Brinda Sue McCoy said she felt like a burden and pondered taking her own life. But she also admitted that she grabbed her husband’s loaded service weapon, barricaded herself inside the family home and fired two shots after officers rushed the neighborhood.

The wife of the Oceanside police chief, McCoy is accused of multiple counts of assault with a firearm on a police officer, a felony that could draw a 62-year prison term. Authorities contend that she was aware she could have shot an officer during the standoff.

McCoy, 49, took the witness stand for the second straight day Tuesday and testified that she never meant to aim her gun at police.

“I would never say that I would shoot anyone, especially a police officer,” she said, weeping as she testified in a Santa Ana courtroom. Even after her defense attorney finished his line of questioning and the jury had left the courtroom, she sat at the defendant’s table crying.

McCoy is charged with six felony counts of assault with a firearm on a peace officer and one felony count of discharging a firearm with gross negligence in the Dec. 16, 2010, incident.

She testified that after dialing 911, she hoped a police officer would shoot and kill her. McCoy said she recalled an incident days earlier in which Long Beach police shot and killed a man wielding a garden hose nozzle. She said she figured she would meet the same fate.

McCoy testified that her suicidal spiral began after an argument with her husband and 17-year-old son. Her son, she said, came upstairs to apologize, but she was not satisfied and yelled at him. Her husband told her not to speak to her son that way and left the house with him before the incident unfolded.

Before and during the standoff, McCoy said, she called friends, a daughter and a nurse practitioner, telling them or leaving messages that she was sorry and which two songs to play at her funeral.

“Nobody would think twice if I died,” she said she remembers thinking.

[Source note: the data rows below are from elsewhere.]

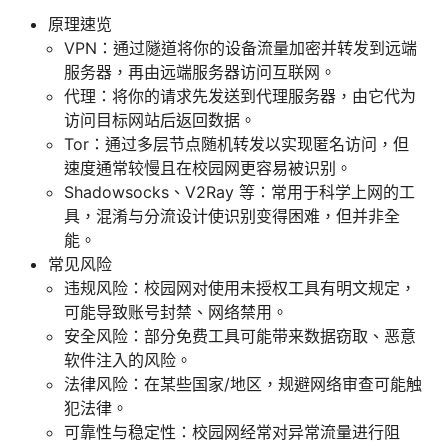
原理速览
VPN：通过隧道将你的设备流量加密并转发到远端
服务器，再由远端服务器访问互联网。
代理：将你的请求先发送到代理服务器，由它代为
访问目标网站后返回数据。
Tor：通过多层节点随机转发以实现匿名访问，但
速度通常较慢且在校园网更容易被识别。
Shadowsocks、V2Ray 等：常用于科学上网的工
具，混淆与分流设计使识别变得困难，但并非全
能。
常见风险
违规风险：校园网对使用未授权工具有明文规定，
可能导致账号封禁、网络禁用。
安全风险：部分免费工具可能带来数据窃取、恶意
软件注入的风险。
法律风险：在某些国家/地区，规避网络审查可能触
犯法律。
可靠性与稳定性：校园网经常对异常流量进行阻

After officers arrived, McCoy, a nurse at a local hospital, said she wavered between wanting to die and wanting to sleep. McCoy said she’d taken a sleeping pill and anti-anxiety medication and consumed several martinis.

“I just felt like things were spiraling out of control and I just needed it to stop,” she said.

She conceded that she was not thinking clearly and became increasingly agitated by a police officer shouting her name. But she said she also knew that an older son, a Long Beach police officer, had arrived on the scene and she wanted him to leave so he wouldn’t see her die.

But Deputy Dist. Atty. Rebecca Olivieri pointed out that a 911 tape captured McCoy telling police that she would shoot despite warnings that she could hurt an officer.

McCoy ended up hitting a truck and a parked Prius, her husband’s service vehicle. Officers had taken position near both of the vehicles.

Olivieri suggested that McCoy was angry at her husband and considered the standoff a way to deal him the “ultimate embarrassment.”

Though McCoy denied knowing that she shouldn’t mix her medications, she said she felt ashamed that she, an educated woman, couldn’t get through her depression. She said that in her house, mental illness wasn’t talked about directly. Instead, she said, it was that “Mom’s having a bad day.”

“I knew the whole situation was embarrassing for my family,” she said.

The standoff ended when McCoy eventually crawled to the front door. She was shot with a beanbag gun and arrested.